What you are asked to do: Of all the lines below, output only those starting at the one with "please use the" and ending at the one with "Below are the", both ends included, exactly as written.

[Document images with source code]
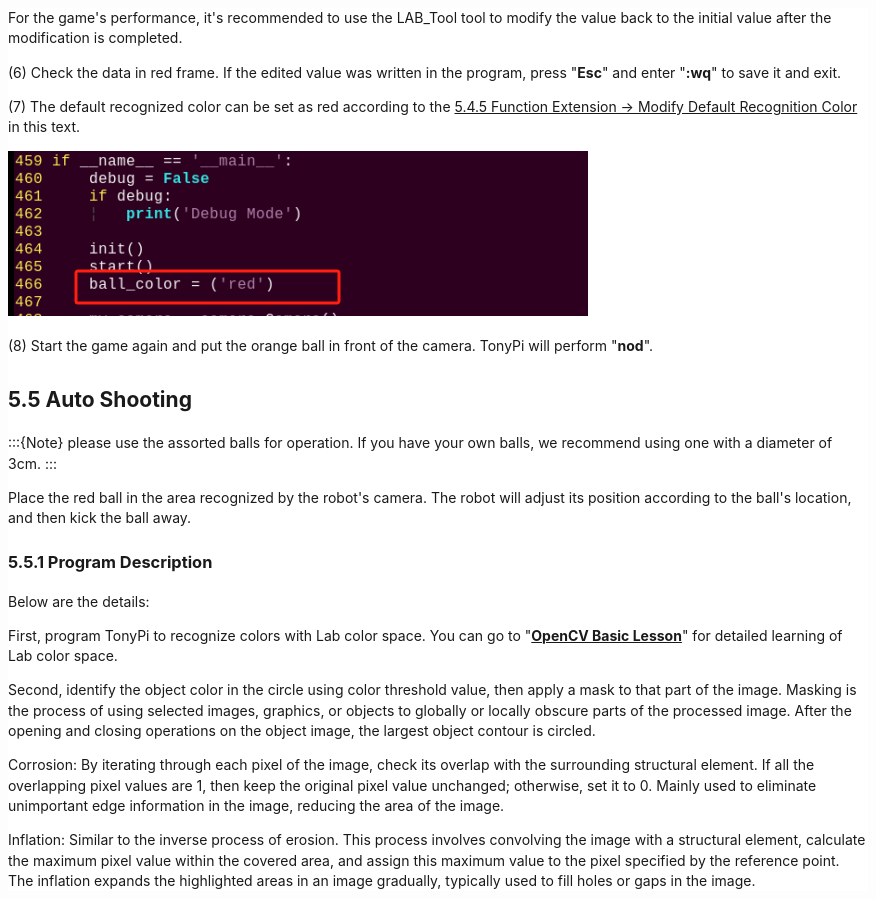 For the game's performance, it's recommended to use the LAB_Tool tool to modify the value back to the initial value after the modification is completed.

(6) Check the data in red frame. If the edited value was written in the program, press "**Esc**" and enter "**:wq**" to save it and exit.

(7) The default recognized color can be set as red according to the [5.4.5 Function Extension -> Modify Default Recognition Color](#anchor_2_4_1) in this text.

<img class="common_img" src="../_static/media/8.ai_vision_games_lesson/2.1/image16.png"  />

(8) Start the game again and put the orange ball in front of the camera. TonyPi will perform "**nod**".

## 5.5 Auto Shooting

:::{Note}
please use the assorted balls for operation. If you have your own balls, we recommend using one with a diameter of 3cm.
:::

Place the red ball in the area recognized by the robot's camera. The robot will adjust its position according to the ball's location, and then kick the ball away.

### 5.5.1 Program Description 

Below are the details:

First, program TonyPi to recognize colors with Lab color space. You can go to "**[OpenCV Basic Lesson]()**" for detailed learning of Lab color space.

Second, identify the object color in the circle using color threshold value, then apply a mask to that part of the image. Masking is the process of using selected images, graphics, or objects to globally or locally obscure parts of the processed image.
After the opening and closing operations on the object image, the largest object contour is circled.

Corrosion: By iterating through each pixel of the image, check its overlap  with the surrounding structural element. If all the overlapping pixel values are 1, then keep the original pixel value unchanged; otherwise, set it to 0. Mainly  used to eliminate unimportant edge information in the image, reducing the area  of the image.

Inflation: Similar to the inverse process of erosion. This process involves convolving the image with a structural element, calculate the maximum pixel value within the covered area, and assign this maximum value to the pixel specified by the reference point. The inflation expands the highlighted areas in an image gradually, typically used to fill holes or gaps in the image.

Response area:
please use the assorted balls for operation. If you have your own balls, we recommend using one with a diameter of 3cm.
:::

Place the red ball in the area recognized by the robot's camera. The robot will adjust its position according to the ball's location, and then kick the ball away.

### 5.5.1 Program Description 

Below are the details:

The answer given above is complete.